To do
From the line containing "index dip: (1082, 828)" down to the line containing "pinky tip: (1205, 775)" in the records below, reproduce every line exactly, ends included, and omit all others.

Items listed in a dataset
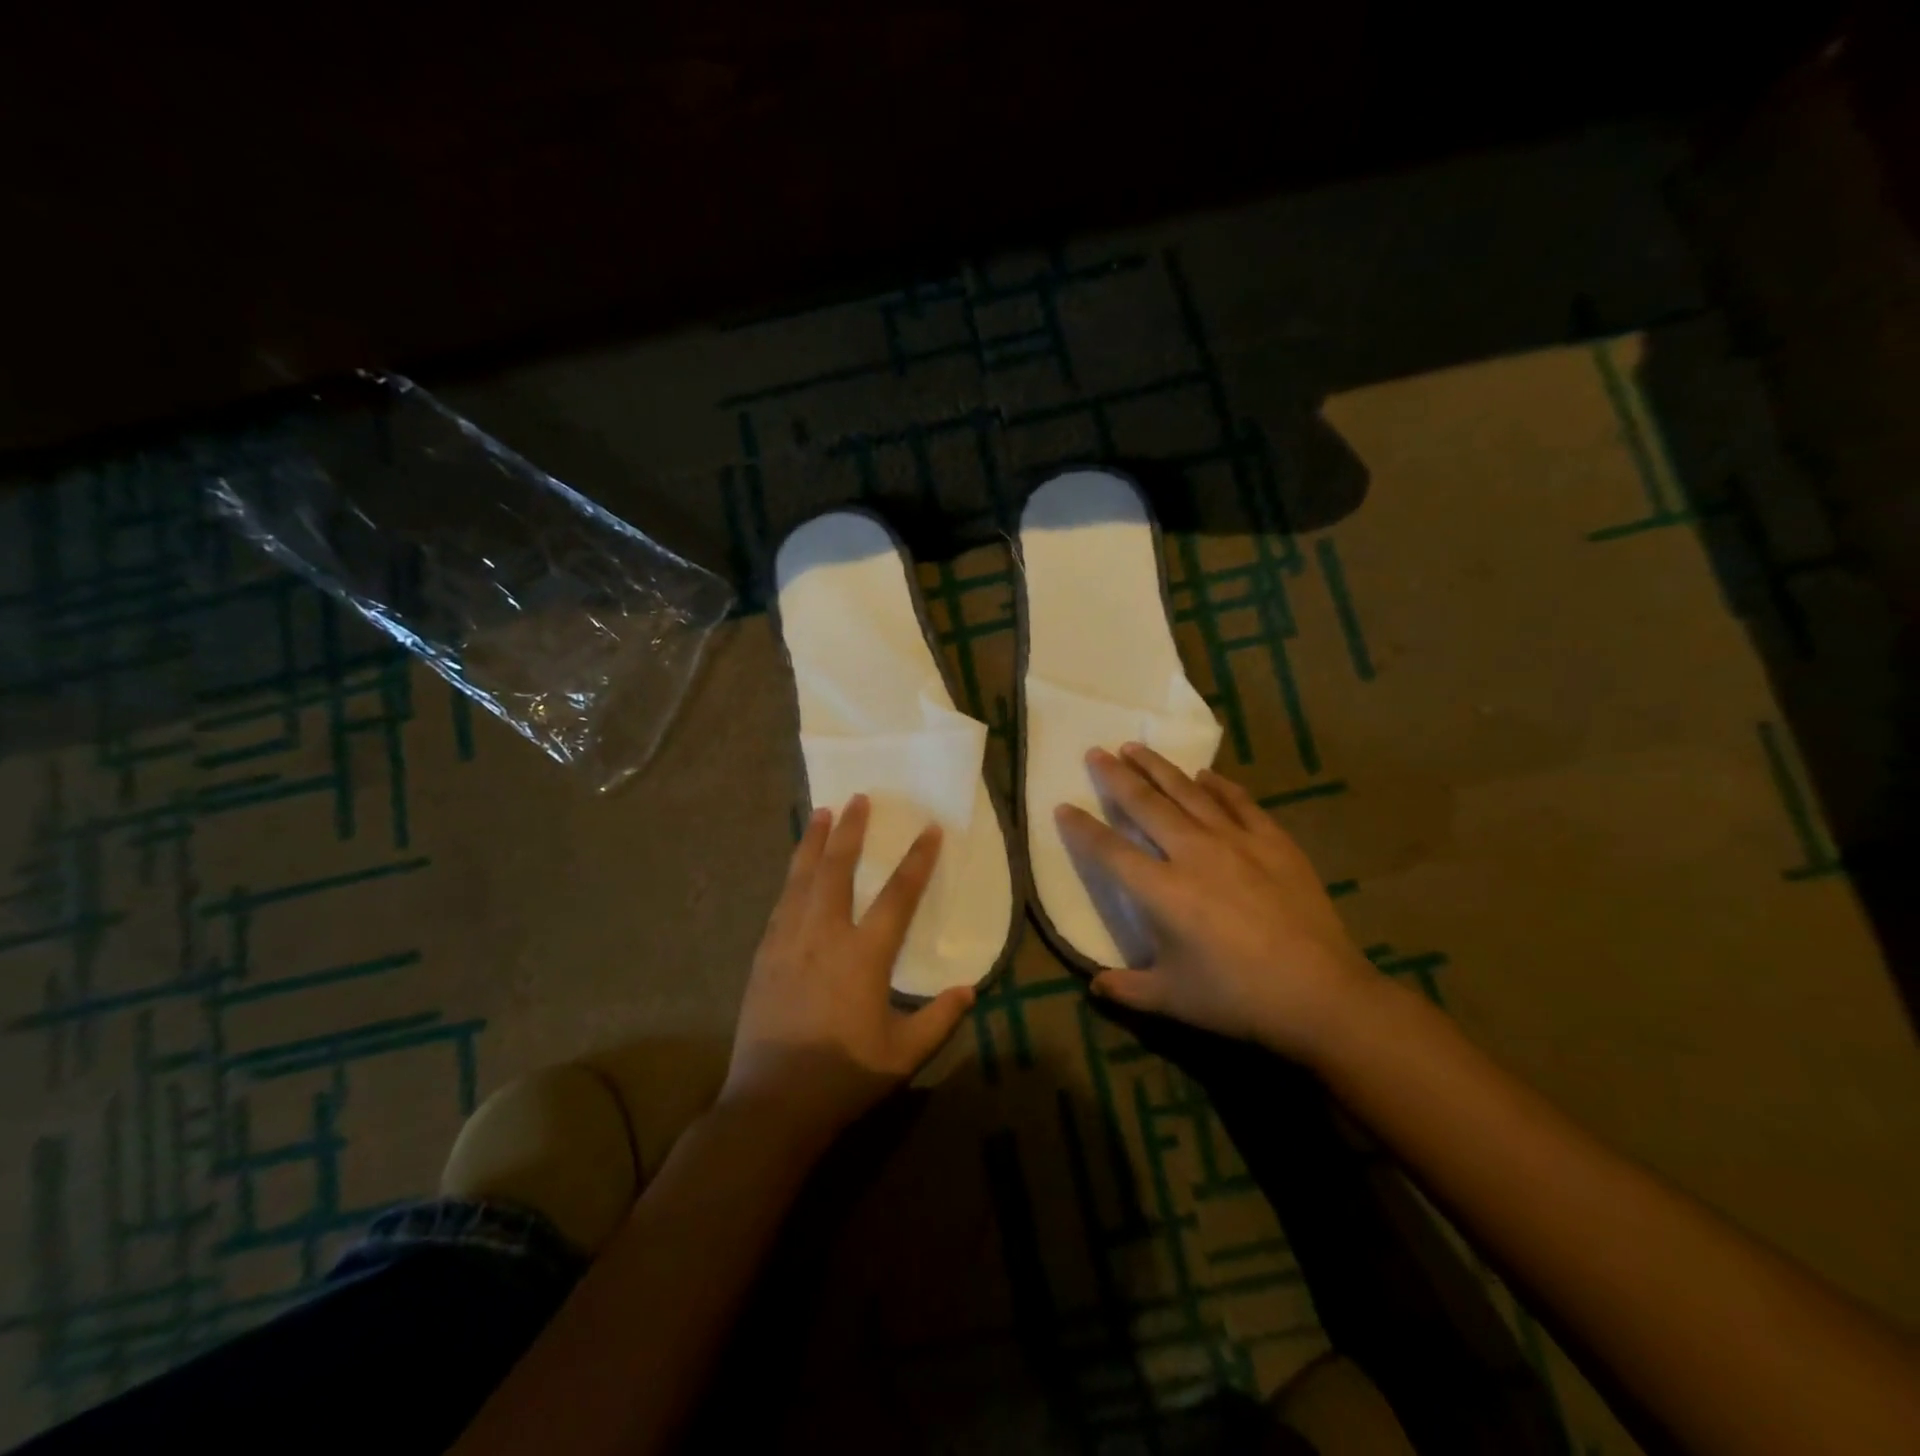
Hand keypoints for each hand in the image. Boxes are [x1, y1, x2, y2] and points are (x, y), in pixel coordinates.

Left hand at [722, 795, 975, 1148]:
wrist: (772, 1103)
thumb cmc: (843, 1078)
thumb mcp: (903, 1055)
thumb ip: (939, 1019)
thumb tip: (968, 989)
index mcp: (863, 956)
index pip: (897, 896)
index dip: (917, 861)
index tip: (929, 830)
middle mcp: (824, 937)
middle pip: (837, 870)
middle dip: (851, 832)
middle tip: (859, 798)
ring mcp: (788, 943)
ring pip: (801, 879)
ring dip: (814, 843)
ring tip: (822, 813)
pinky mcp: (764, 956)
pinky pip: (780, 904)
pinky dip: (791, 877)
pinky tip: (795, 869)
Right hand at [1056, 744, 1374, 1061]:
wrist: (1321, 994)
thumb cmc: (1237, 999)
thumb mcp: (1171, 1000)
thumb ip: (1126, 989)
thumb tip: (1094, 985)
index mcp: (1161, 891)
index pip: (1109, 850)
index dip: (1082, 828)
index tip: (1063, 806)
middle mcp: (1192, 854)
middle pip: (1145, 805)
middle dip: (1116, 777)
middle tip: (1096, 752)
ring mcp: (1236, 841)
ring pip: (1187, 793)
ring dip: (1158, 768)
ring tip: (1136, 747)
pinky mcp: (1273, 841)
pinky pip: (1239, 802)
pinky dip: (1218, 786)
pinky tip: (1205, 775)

* * *

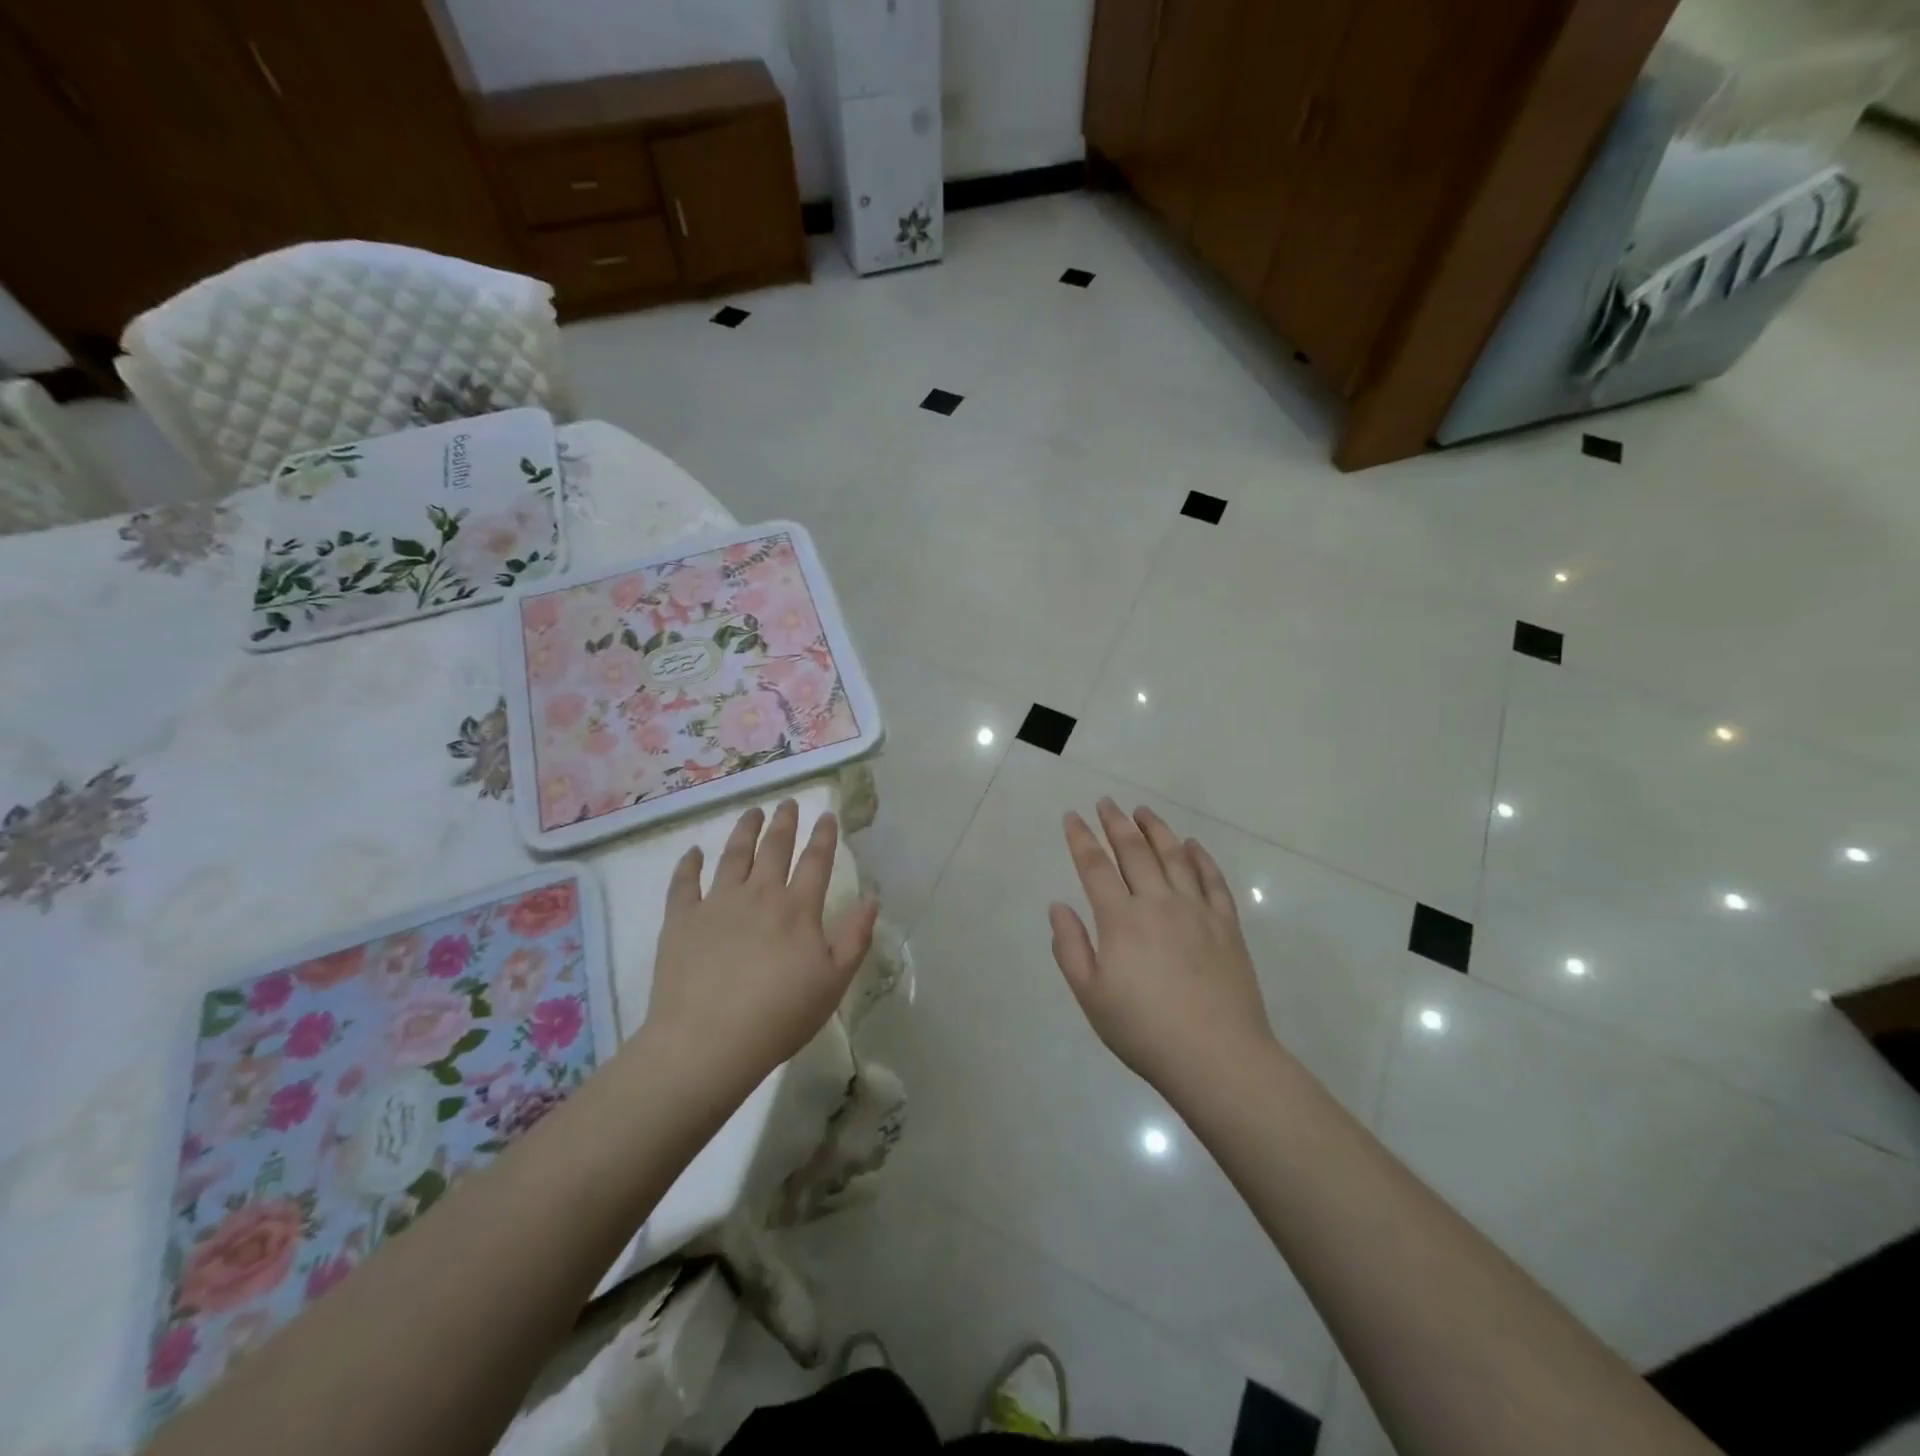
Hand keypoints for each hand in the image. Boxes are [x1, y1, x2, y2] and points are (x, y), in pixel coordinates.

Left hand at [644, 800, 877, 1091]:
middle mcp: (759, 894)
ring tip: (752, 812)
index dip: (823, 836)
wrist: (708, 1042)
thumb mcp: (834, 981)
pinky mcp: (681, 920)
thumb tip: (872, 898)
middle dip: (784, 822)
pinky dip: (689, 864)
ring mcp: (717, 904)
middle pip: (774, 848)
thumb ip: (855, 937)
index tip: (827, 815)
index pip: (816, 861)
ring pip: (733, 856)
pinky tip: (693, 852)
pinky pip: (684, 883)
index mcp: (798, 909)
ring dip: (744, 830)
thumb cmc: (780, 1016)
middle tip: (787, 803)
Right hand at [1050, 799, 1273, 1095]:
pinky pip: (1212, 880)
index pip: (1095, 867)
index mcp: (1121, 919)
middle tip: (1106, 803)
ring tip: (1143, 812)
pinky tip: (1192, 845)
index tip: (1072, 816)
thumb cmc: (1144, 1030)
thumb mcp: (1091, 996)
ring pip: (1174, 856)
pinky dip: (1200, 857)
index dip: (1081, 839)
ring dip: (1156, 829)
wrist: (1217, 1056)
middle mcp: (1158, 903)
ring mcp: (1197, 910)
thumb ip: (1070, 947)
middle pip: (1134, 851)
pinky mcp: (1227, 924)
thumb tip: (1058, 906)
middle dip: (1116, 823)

Task result
index dip: (1082, 828)
index tip: (1063, 806)
middle mcp: (1192, 854)
middle pip: (1145, 805)
middle dip: (1116, 777)
middle tip: (1096, 752)
ring mcp: (1236, 841)
ring pip: (1187, 793)
ring dip: (1158, 768)
ring tip: (1136, 747)
pinky mcp: (1273, 841)
pinky pip: (1239, 802)
pinky dip: (1218, 786)
pinky tip: (1205, 775)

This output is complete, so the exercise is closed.